Analyzing and Improving the Optimization Landscape of Noise-Contrastive Estimation
This work addresses a foundational issue in machine learning for researchers and practitioners using unnormalized probabilistic models, though it is incremental as it builds on existing NCE methods.
The paper tackles the problem of noise-contrastive estimation (NCE) performing poorly with inappropriate noise distributions by proving that this arises from a flat loss landscape, and introduces eNCE, a variant using an exponential loss, which provably addresses these issues with normalized gradient descent for exponential family distributions.

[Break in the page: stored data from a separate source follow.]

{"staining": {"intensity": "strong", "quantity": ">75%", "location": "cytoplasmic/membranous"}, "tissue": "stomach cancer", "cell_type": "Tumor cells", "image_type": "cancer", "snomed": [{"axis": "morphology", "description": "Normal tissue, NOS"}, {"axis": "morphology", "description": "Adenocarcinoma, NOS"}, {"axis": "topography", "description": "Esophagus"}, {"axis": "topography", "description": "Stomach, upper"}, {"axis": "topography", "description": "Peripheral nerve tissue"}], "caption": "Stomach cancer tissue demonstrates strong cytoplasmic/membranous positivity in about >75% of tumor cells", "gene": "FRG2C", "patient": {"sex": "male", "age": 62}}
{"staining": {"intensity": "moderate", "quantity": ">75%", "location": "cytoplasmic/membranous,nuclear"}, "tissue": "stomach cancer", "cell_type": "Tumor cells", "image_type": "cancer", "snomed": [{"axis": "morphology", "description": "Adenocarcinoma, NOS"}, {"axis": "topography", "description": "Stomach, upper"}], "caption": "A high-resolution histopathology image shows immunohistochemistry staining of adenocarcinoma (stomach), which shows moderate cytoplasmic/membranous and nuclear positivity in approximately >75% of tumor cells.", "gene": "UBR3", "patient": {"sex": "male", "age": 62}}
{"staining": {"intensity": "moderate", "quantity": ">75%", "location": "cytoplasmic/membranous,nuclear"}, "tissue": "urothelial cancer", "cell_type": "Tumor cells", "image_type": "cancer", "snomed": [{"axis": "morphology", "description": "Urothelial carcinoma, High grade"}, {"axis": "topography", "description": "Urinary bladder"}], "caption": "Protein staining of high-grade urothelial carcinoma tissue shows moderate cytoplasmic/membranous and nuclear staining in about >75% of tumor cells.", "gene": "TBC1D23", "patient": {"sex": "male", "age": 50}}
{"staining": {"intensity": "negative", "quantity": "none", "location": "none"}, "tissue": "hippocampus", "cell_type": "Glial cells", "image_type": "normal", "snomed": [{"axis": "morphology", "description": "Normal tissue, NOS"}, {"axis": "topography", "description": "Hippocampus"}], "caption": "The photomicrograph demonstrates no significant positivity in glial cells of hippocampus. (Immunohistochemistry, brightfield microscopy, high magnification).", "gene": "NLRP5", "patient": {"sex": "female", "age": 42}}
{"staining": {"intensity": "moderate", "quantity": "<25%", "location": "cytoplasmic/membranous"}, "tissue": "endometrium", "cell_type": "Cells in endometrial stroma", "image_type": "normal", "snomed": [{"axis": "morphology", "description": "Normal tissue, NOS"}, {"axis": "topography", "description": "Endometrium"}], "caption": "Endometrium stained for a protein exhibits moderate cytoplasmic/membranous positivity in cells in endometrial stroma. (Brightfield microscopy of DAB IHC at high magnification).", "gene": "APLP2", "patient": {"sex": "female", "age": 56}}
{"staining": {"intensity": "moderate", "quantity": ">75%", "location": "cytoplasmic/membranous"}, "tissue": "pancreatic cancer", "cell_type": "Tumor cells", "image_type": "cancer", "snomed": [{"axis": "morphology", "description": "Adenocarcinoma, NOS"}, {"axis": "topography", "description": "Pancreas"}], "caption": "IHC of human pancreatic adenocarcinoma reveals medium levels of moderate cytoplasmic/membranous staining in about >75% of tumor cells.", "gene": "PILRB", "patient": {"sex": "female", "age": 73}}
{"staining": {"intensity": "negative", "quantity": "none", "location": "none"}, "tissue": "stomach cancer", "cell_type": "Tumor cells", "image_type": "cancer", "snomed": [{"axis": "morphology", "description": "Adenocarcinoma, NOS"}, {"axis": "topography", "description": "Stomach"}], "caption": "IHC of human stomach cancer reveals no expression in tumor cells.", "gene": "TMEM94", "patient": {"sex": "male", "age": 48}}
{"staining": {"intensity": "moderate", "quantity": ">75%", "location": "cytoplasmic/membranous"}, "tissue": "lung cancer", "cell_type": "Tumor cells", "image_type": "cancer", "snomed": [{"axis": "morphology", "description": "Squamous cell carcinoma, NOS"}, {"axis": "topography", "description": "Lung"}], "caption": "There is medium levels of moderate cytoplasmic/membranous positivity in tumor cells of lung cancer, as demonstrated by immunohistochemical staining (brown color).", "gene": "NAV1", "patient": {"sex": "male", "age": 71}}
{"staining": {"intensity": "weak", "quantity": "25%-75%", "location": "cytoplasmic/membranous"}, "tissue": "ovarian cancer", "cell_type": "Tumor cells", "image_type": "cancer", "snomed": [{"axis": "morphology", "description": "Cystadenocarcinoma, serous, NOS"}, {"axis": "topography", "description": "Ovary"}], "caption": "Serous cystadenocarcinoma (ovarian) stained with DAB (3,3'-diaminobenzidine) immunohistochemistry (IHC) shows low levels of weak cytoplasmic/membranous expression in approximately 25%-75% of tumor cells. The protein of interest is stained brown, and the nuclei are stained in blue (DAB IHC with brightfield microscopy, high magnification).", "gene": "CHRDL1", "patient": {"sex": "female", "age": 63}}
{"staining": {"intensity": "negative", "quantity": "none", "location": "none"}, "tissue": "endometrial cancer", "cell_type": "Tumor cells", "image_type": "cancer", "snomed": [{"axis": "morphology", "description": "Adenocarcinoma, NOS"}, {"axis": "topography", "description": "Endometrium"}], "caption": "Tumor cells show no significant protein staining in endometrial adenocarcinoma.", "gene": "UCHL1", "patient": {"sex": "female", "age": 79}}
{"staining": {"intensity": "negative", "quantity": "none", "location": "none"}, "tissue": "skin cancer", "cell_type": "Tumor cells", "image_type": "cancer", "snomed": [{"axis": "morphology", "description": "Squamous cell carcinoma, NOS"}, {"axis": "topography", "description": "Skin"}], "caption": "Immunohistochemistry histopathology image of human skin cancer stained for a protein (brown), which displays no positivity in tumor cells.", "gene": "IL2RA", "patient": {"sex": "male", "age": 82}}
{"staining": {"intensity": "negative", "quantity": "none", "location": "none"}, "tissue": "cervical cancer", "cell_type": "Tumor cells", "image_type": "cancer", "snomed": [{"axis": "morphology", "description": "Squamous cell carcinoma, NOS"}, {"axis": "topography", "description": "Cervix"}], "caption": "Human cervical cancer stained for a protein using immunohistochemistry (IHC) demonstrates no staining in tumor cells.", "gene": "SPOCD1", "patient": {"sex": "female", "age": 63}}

Noise-contrastive estimation (NCE) is a statistically consistent method for learning unnormalized probabilistic models. It has been empirically observed that the choice of the noise distribution is crucial for NCE's performance. However, such observations have never been made formal or quantitative. In fact, it is not even clear whether the difficulties arising from a poorly chosen noise distribution are statistical or algorithmic in nature. In this work, we formally pinpoint reasons for NCE's poor performance when an inappropriate noise distribution is used. Namely, we prove these challenges arise due to an ill-behaved (more precisely, flat) loss landscape. To address this, we introduce a variant of NCE called "eNCE" which uses an exponential loss and for which normalized gradient descent addresses the landscape issues provably when the target and noise distributions are in a given exponential family.